I am aware of poverty in Jamaica and the other countries in the Caribbean and I want that poverty to be alleviated, but it seems that the Jamaican Government will respond only to economic pressure. That is why I
Column 320
recommend that, while the Government are staunch in their support for the West Indian banana regime which is under threat within the European Union, they should use their support of that regime to put pressure on Jamaica to improve conditions, release those men and to abolish death row once and for all.1.49 pm
The Minister of State, Foreign and Commonwealth Office (Mr. Jeremy Hanley): First, I congratulate the right hon. Member for ManchesterGorton (Mr. Kaufman) on his success in being called to speak in an Adjournment debate so soon after the recess.
United Kingdom-Jamaican relations are excellent and there are frequent exchanges at all levels. Her Majesty the Queen visited Jamaica in 1994 as part of her Caribbean tour. The Jamaican Prime Minister, the right hon. P. J. Patterson, visited the United Kingdom in 1993 and my hon. Friend the Minister for Science and Technology has made two export-related visits to Jamaica, most recently last September.
Other visits this year have included those by members of the Foreign Affairs Select Committee in June and members of the United Kingdom branch of the Commonwealth Parliamentary Association who went there in July, ably led by the right hon. Member for Gorton. My right hon. Friend the Chancellor of the Exchequer attended the Commonwealth Finance Ministers' meeting in Kingston earlier this month, and throughout the summer there have been a number of official and private visits to the United Kingdom by senior Jamaican figures, including the Minister of National Security and Justice and the Commissioner of Police. I agree with the right hon. Gentleman's comments about the former high commissioner, Derek Milton, who has done some excellent work, and also the Jamaican high commissioner to Britain, Derick Heaven. They have furthered the existing excellent relationship between the two countries.
The right hon.
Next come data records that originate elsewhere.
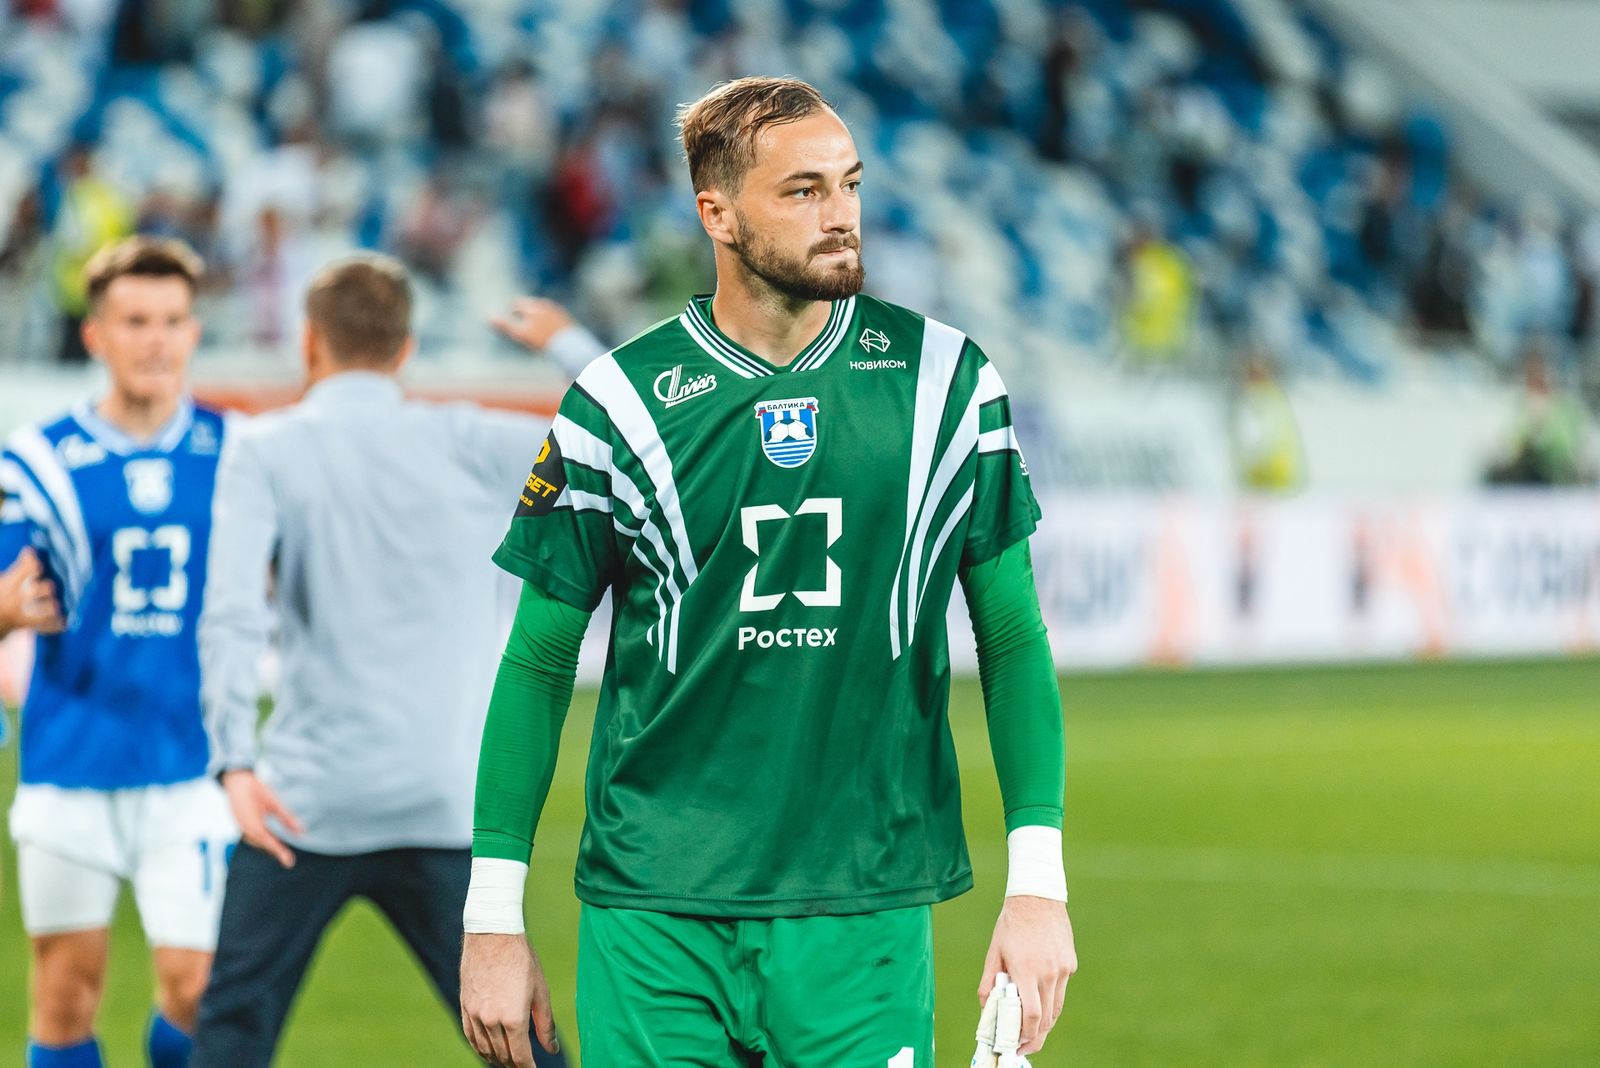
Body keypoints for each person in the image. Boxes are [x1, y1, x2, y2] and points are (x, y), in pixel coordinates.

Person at [460, 76, 1077, 1068]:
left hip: (862, 916)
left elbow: (1011, 637)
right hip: (653, 918)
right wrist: (492, 916)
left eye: (850, 185)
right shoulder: (616, 404)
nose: (841, 216)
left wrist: (1038, 886)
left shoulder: (946, 384)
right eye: (802, 191)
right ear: (717, 214)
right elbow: (537, 660)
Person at [192, 254, 599, 1067]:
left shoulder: (264, 448)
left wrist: (232, 760)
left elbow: (232, 614)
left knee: (231, 1035)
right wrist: (568, 343)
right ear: (406, 347)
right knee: (519, 1043)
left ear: (310, 342)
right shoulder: (472, 439)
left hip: (307, 804)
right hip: (448, 797)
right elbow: (628, 432)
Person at [0, 236, 236, 1068]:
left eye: (172, 321)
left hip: (192, 765)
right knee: (66, 996)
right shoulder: (35, 462)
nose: (156, 340)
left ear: (194, 332)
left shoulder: (239, 451)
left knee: (199, 991)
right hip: (71, 760)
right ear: (96, 335)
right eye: (135, 321)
Gentleman was very specific about prisons in Jamaica. I would like to respond equally specifically by emphasising the commitment of Her Majesty's Government to the improvement of human rights throughout the world, especially in the Commonwealth. Jamaica is an independent and important member of the Commonwealth and next month my right hon. Friend the Prime Minister will attend the Commonwealth Heads of Government meeting in Auckland, New Zealand. One of the specific purposes of that meeting will be to carry forward the work on good government and human rights in the Commonwealth. Her Majesty's Government have been one of the prime movers in that field.
Although non-intervention in matters within the domestic jurisdiction of other states is a recognised principle of international law, articles 55 and 56 of the United Nations charter set out the obligation for all members of the United Nations to promote universal respect for, and observance of, human rights. That obligation, reinforced over the years by the creation of a framework for international promotion and discussion of human rights law, means that human rights violations are no longer insulated from external criticism or expressions of concern on the ground that the matter is exclusively a domestic one.